The problem:
Within the records below, how many lines hold the word "Name"? Only the number should be returned.

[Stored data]
■ ■ ■ ■

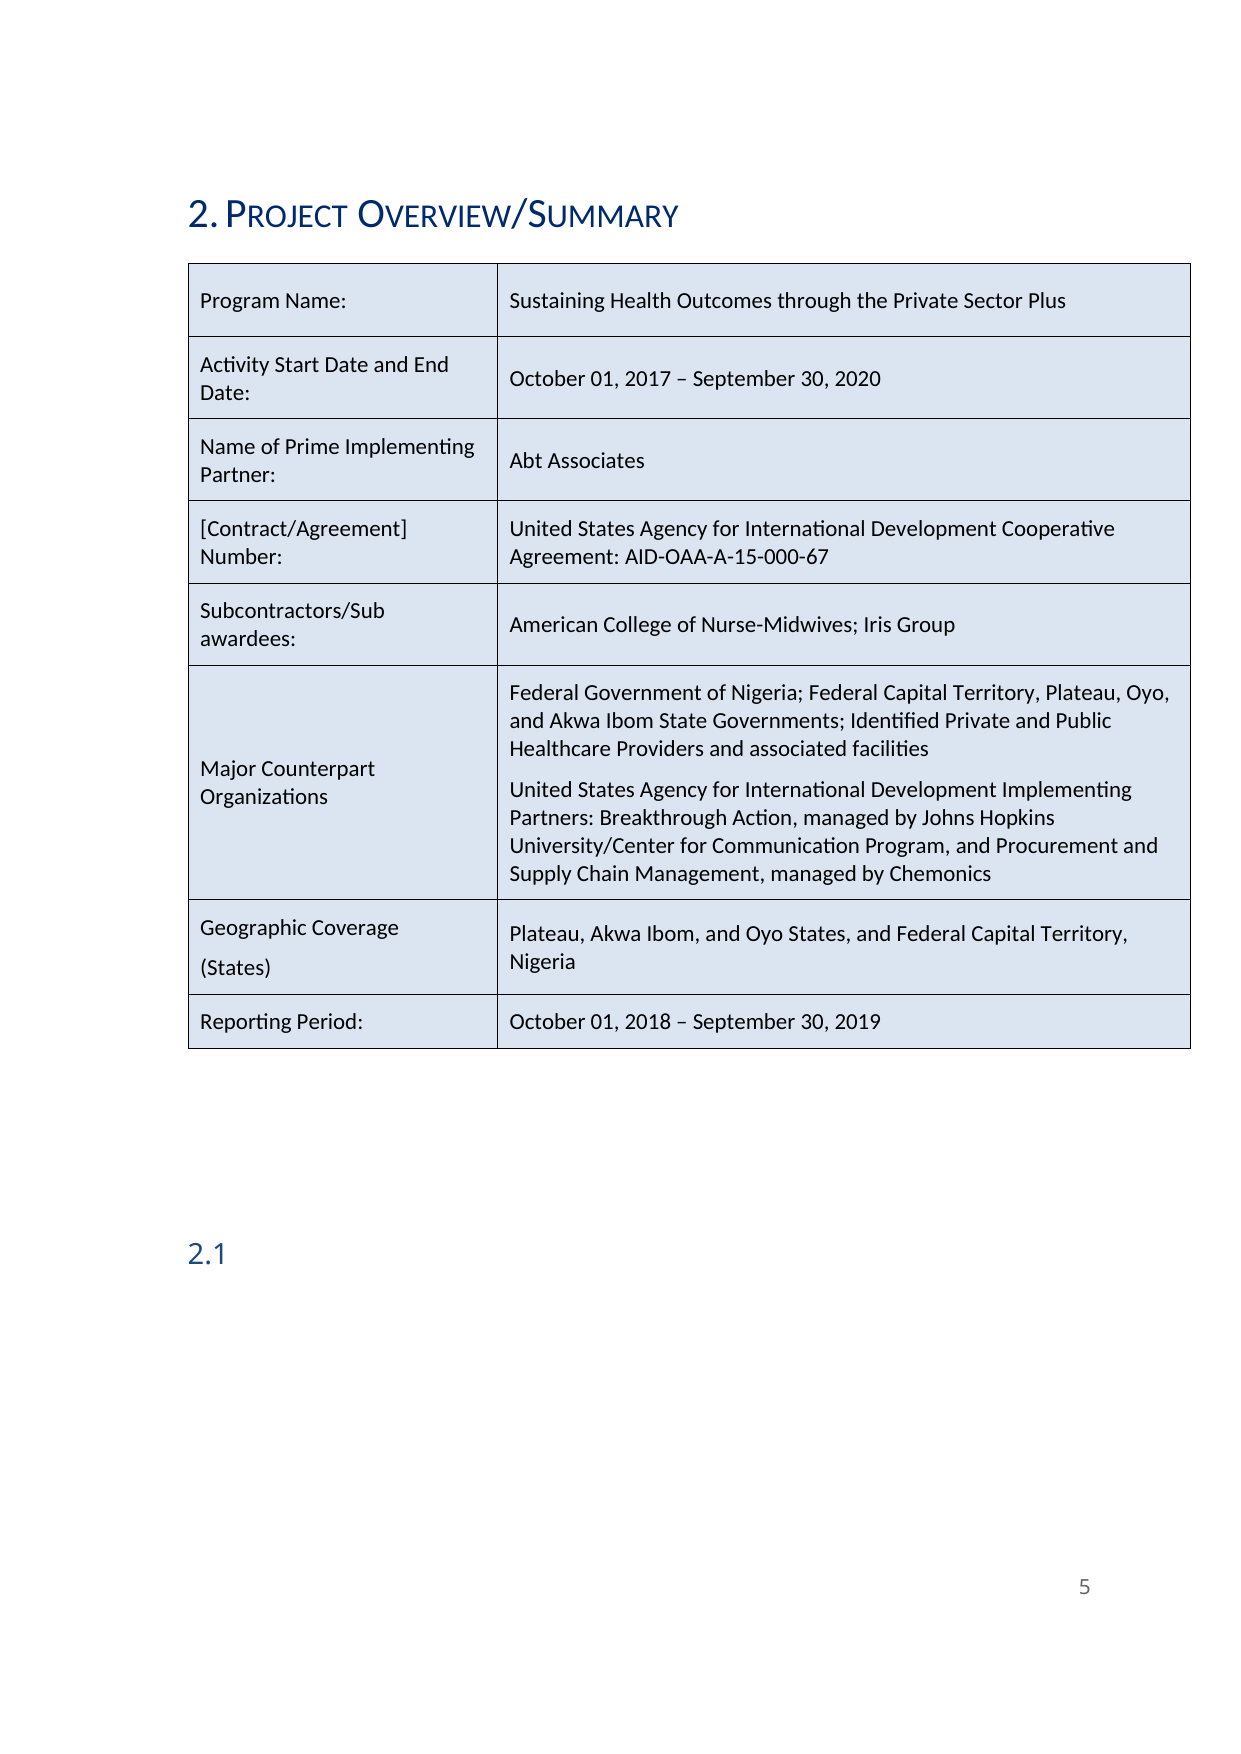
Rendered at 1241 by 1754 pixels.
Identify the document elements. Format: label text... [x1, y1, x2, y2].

table_cell United States Agency for International Development Cooperative Agreement: AID-OAA-A-15-000-67 [498, 501, 1190, 582]
table_cell [Contract/Agreement] Number: [189, 501, 497, 582]
subtitle Project Overview/Summary [187, 187, 1053, 238]
table_cell October 01, 2017 – September 30, 2020 [498, 337, 1190, 418]
table_cell Federal Government of Nigeria; Federal Capital Territory, Plateau, Oyo, and Akwa Ibom State Governments; Identified Private and Public Healthcare Providers and associated facilities United States Agency for International Development Implementing Partners: Breakthrough Action, managed by Johns Hopkins University/Center for Communication Program, and Procurement and Supply Chain Management, managed by Chemonics [498, 666, 1190, 899]
table_cell Plateau, Akwa Ibom, and Oyo States, and Federal Capital Territory, Nigeria [498, 900, 1190, 994]
table_cell Subcontractors/Sub awardees: [189, 584, 497, 664]
table_cell Geographic Coverage (States) [189, 900, 497, 994]
table_cell Name of Prime Implementing Partner: [189, 419, 497, 500]
table_cell Major Counterpart Organizations [189, 666, 497, 899]
table_cell Activity Start Date and End Date: [189, 337, 497, 418]
table_header Program Name: [189, 264, 497, 336]
table_cell Reporting Period: [189, 995, 497, 1048]
table_cell American College of Nurse-Midwives; Iris Group [498, 584, 1190, 664]
table_cell Abt Associates [498, 419, 1190, 500]
table_header Sustaining Health Outcomes through the Private Sector Plus [498, 264, 1190, 336]
table_cell October 01, 2018 – September 30, 2019 [498, 995, 1190, 1048]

■ ■ ■ ■

Exercise output:
2